Penulis: Hasanudin Aco
Editor: Johnson Simanjuntak
TRIBUNNEWS.COM, JAKARTA – Gerakan Pemuda Ansor (GP Ansor) menyambut baik ajakan kerja sama Masyarakat Adat Dayak yang tergabung dalam Dayak International Organization (DIO) dan Majelis Hakim Adat Dayak Nasional (MHDN).
Pancasila sudah final dan siap menghadapi organisasi yang ingin mendirikan khilafah di Indonesia.
Semua elemen bangsa harus berkolaborasi memperkuat Pancasila.
Hal ini terungkap dalam pertemuan Ketua Umum GP Ansor Yaqut Cholil Qoumas bersama jajarannya dengan pimpinan DIO dan MHDN di Markas GP Ansor di Kawasan Kramat, Jakarta, Kamis (16/7/2020).
Yaqut mengatakan, pelaksanaan Pancasila harus semakin diperkuat, sehingga benar-benar dapat dirasakan dalam kehidupan berbangsa dan bernegara.
“Kami sangat senang karena masyarakat Dayak mau berkolaborasi dengan GP Ansor untuk bersama-sama mengawal pelaksanaan Pancasila. Ada banyak tantangan berat pelaksanaan Pancasila ke depan, sehingga kita butuhkan kolaborasi yang lebih luas dari berbagai elemen bangsa,” jelas Yaqut.

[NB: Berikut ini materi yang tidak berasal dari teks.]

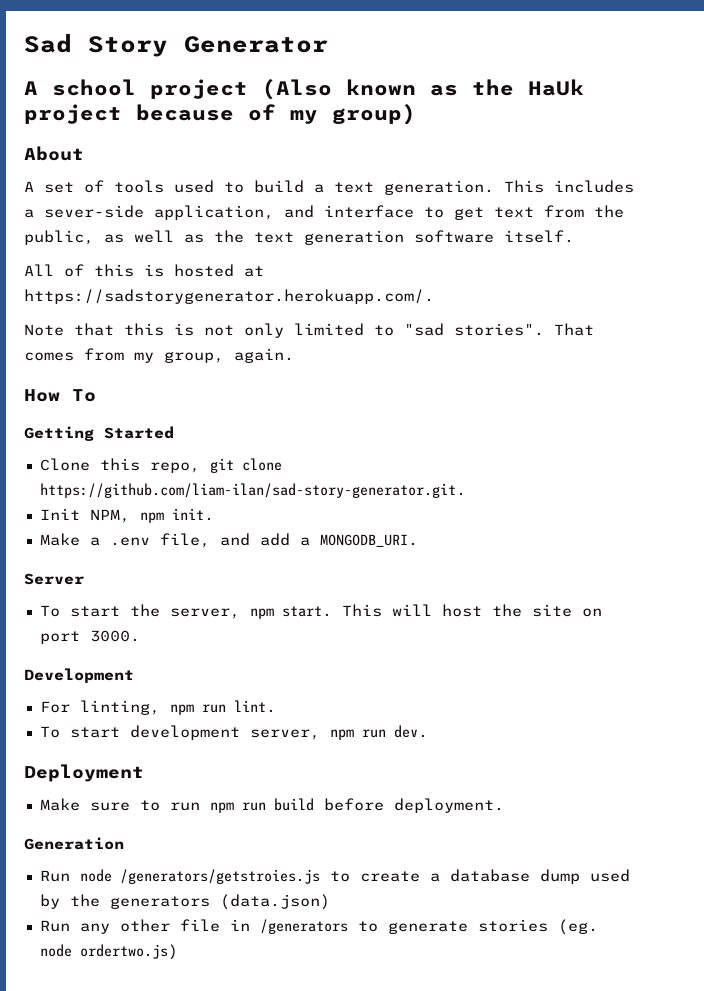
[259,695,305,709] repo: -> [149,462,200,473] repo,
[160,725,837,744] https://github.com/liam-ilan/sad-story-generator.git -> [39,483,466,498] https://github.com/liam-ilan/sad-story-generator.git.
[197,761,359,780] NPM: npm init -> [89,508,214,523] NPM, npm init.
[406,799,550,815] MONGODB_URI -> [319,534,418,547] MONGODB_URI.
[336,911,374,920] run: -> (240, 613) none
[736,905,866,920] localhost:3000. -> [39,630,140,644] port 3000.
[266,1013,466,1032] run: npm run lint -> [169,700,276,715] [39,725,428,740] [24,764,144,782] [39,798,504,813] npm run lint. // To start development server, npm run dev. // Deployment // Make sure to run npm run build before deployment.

Baca: Istana: Terpenting dalam RUU BPIP, Pasal Kontroversial di RUU HIP Tidak Ada Lagi
Menurut Yaqut, tantangan terbesar misalnya, masih adanya kelompok masyarakat yang nyata-nyata ingin mendirikan khilafah Islamiyah.
Dia menegaskan, pihaknya siap melawan siapapun yang mengganggu negara Pancasila. Untuk itu, katanya, GP Ansor sangat mengapresiasi sikap yang ditunjukkan masyarakat Dayak.

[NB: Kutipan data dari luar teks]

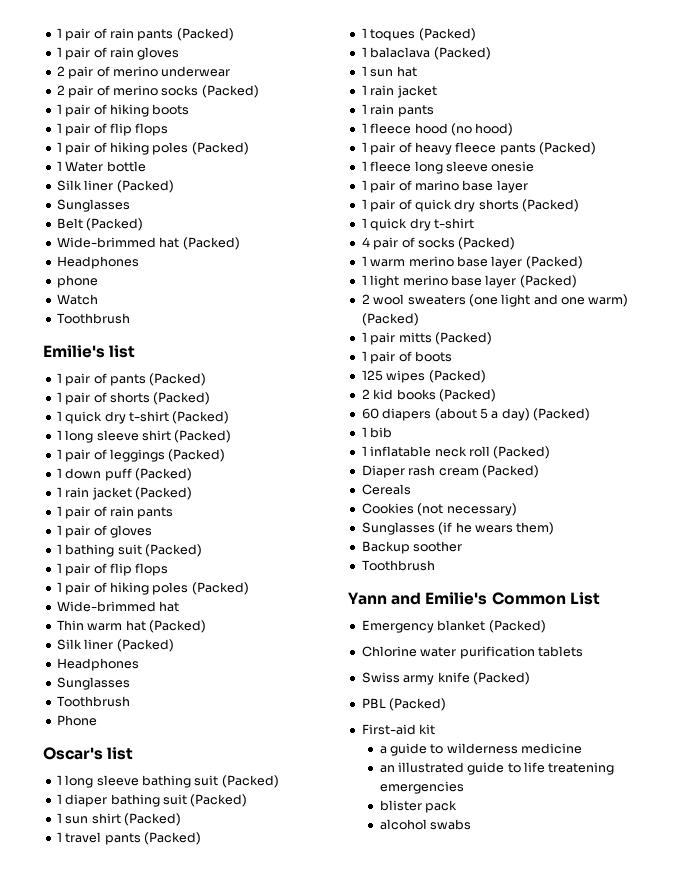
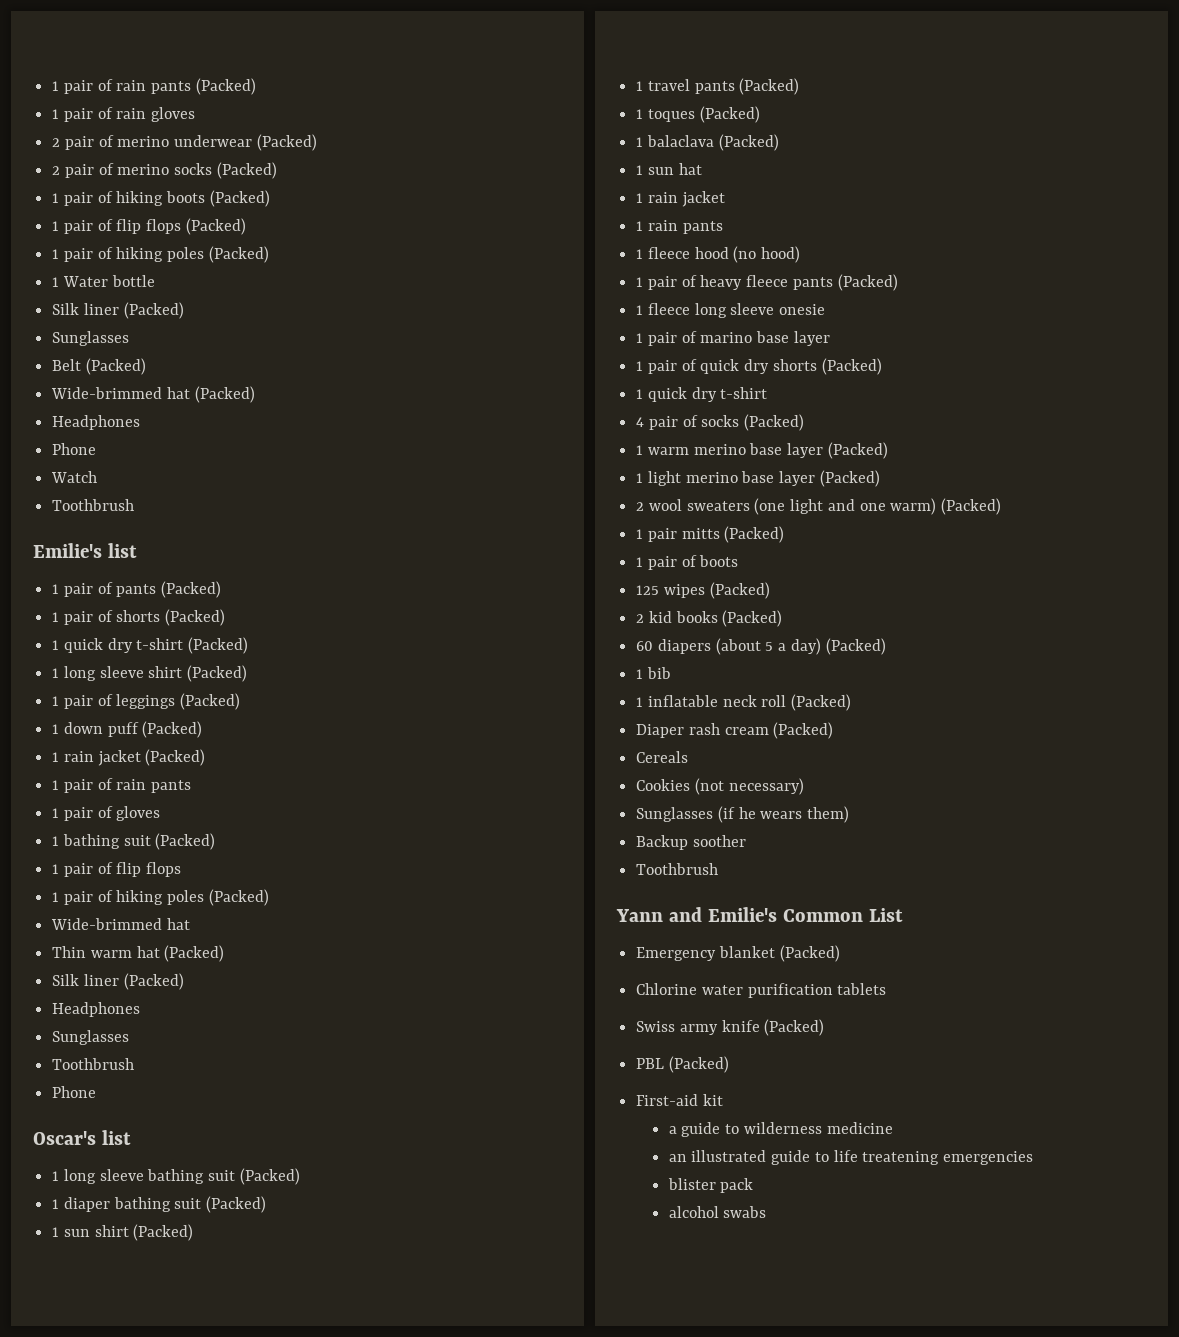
(231, 71) none -> [256,134,317,151] (Packed)
[56,123,169,136] // 1 pair of flip flops -> [209,190,270,207] [52,218,246,235] (Packed) // 1 pair of flip flops (Packed)
[56,275,98,288] phone -> [52,443,97,455] Phone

“Mereka ingin mendirikan khilafah Islamiyah, kami juga Muslim, tapi bagi kami negara Indonesia sudah final dan Pancasila merupakan dasar negara. Kita lawan kelompok seperti itu. Tapi, kita tidak bisa sendiri-sendiri. Kita harus terus menjalin kerja sama dengan kelompok lain untuk memperkuat pelaksanaan Pancasila,” kata Yaqut.
Yaqut menegaskan, perbedaan dan keberagaman Indonesia merupakan kodrat Bangsa Indonesia, sehingga negara ini harus memastikan semua warga negara memiliki hak yang sama sebagai warga negara.
“Misalnya, kita hanya memiliki enam agama yang diakui negara, tapi jangan lupa ada banyak agama lokal yang tidak boleh diabaikan negara,” katanya.
Tantangan lain, kata Yaqut, masih adanya beberapa produk perundangan yang dalam implementasinya justru melemahkan Pancasila.
Untuk itu, perlu upaya untuk mengembalikan semua produk perundangan kembali kepada semangat nilai Pancasila.
“Contoh saja, UU Minerba. Itu membuka peluang seluasnya untuk korporasi besar mengambil keuntungan sebesar-besarnya dari kekayaan alam. Keadilan sosial, masa hanya untuk konglomerasi. Hal-hal seperti ini harus kita perbaiki,” tegasnya.